SERANG, BANTEN, PB – Pimpinan Ombudsman RI, Fikri Yasin, memimpin langsung peninjauan lapangan lintas instansi di Kecamatan Pontang, Kabupaten Serang, pada Kamis (4/6). Langkah ini diambil untuk menindaklanjuti laporan terkait kondisi aliran sungai/saluran air yang diduga menyebabkan banjir pada area persawahan di Desa Sukajaya dan Desa Sukanegara.

Peninjauan didampingi oleh Kepala Perwakilan Ombudsman RI Provinsi Banten, Fadli Afriadi, serta perwakilan dari Balai Besar Wilayah Sungai Cidanau-Ciujung-Cidurian (BBWSC3), Dinas Pertanian Provinsi Banten, Dinas Ketahanan Pangan Provinsi Banten, Dinas Ketahanan Pangan dan Pertanian Kabupaten Serang, serta jajaran Pemerintah Kecamatan Pontang. Terdapat empat titik lokasi yang ditinjau: area sawah terdampak banjir, jalan inspeksi, area bendungan kemayungan, dan sodetan irigasi swadaya warga.

Fikri Yasin menyampaikan bahwa tujuan utama tinjauan bersama ini adalah mengurai hambatan untuk mengembalikan fungsi optimal layanan sistem irigasi sekunder, serta meningkatkan produktivitas pertanian dan ketahanan pangan.

Aspirasi Warga
Kosam, Ketua Gapoktan Desa Sukajaya, mengungkapkan bahwa kondisi banjir membuat petani terancam gagal panen dan berharap perbaikan irigasi dapat dilaksanakan secepatnya.

Herry Lubis, Penyuluh Pertanian Pontang, menyampaikan bahwa permasalahan sawah yang terdampak banjir sudah terjadi selama 15 tahun dan belum ada perbaikan irigasi sekunder.
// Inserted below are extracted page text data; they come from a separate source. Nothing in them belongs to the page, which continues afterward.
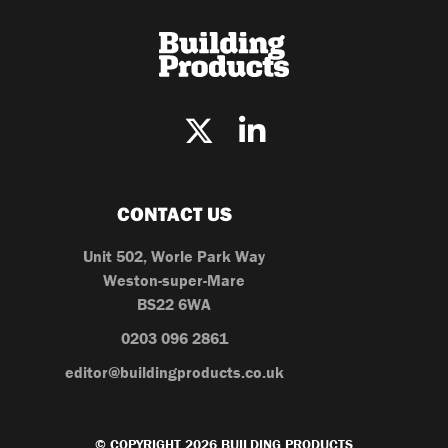
CONTACT US
Unit 502, Worle Park Way
Weston-super-Mare
BS22 6WA
0203 096 2861
editor@buildingproducts.co.uk
© COPYRIGHT 2026 BUILDING PRODUCTS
Ia mengapresiasi program Bang Andra namun berharap persoalan banjir yang melanda sekitar 50 hektar area sawah di Sukajaya bisa segera teratasi agar petani menghindari kerugian jutaan rupiah dan hilangnya hasil panen hingga 300 ton per tahun.
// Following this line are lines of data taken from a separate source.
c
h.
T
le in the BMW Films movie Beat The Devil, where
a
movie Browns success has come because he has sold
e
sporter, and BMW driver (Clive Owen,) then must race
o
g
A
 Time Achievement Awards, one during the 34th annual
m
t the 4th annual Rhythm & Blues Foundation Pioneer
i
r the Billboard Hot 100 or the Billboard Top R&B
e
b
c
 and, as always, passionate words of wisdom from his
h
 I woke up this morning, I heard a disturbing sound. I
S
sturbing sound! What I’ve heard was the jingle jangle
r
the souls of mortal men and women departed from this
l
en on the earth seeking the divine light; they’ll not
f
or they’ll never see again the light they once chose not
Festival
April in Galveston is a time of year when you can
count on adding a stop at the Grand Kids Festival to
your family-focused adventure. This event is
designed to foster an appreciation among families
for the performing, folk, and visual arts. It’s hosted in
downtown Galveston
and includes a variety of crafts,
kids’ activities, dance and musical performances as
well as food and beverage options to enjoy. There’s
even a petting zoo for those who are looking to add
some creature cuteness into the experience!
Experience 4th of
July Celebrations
Midian Wahyu, Kabid PJPA BBWSC3, menyatakan siap berkoordinasi untuk melakukan tindakan cepat pada titik-titik permasalahan yang telah dipetakan. Ia menjelaskan bahwa irigasi tersebut masuk dalam wilayah daerah irigasi Ciujung, Bendungan Pamarayan dengan manfaat irigasi sebesar 23 ribu hektar.

Kepala Dinas Ketahanan Pangan Provinsi Banten sekaligus Plt. Kepala Dinas Pertanian Provinsi Banten, Nasir MD, menyampaikan komitmen untuk mengoptimalkan lahan pertanian di Banten melalui dukungan anggaran sebesar Rp1,5 miliar dari program Bang Andra, dengan target membawa Provinsi Banten naik dari peringkat 8 nasional dalam produksi pangan.

Menutup rangkaian peninjauan, Fadli Afriadi mengimbau masyarakat untuk tidak ragu memanfaatkan kanal pengaduan resmi jika menemui kendala pelayanan publik atau hambatan infrastruktur di kemudian hari.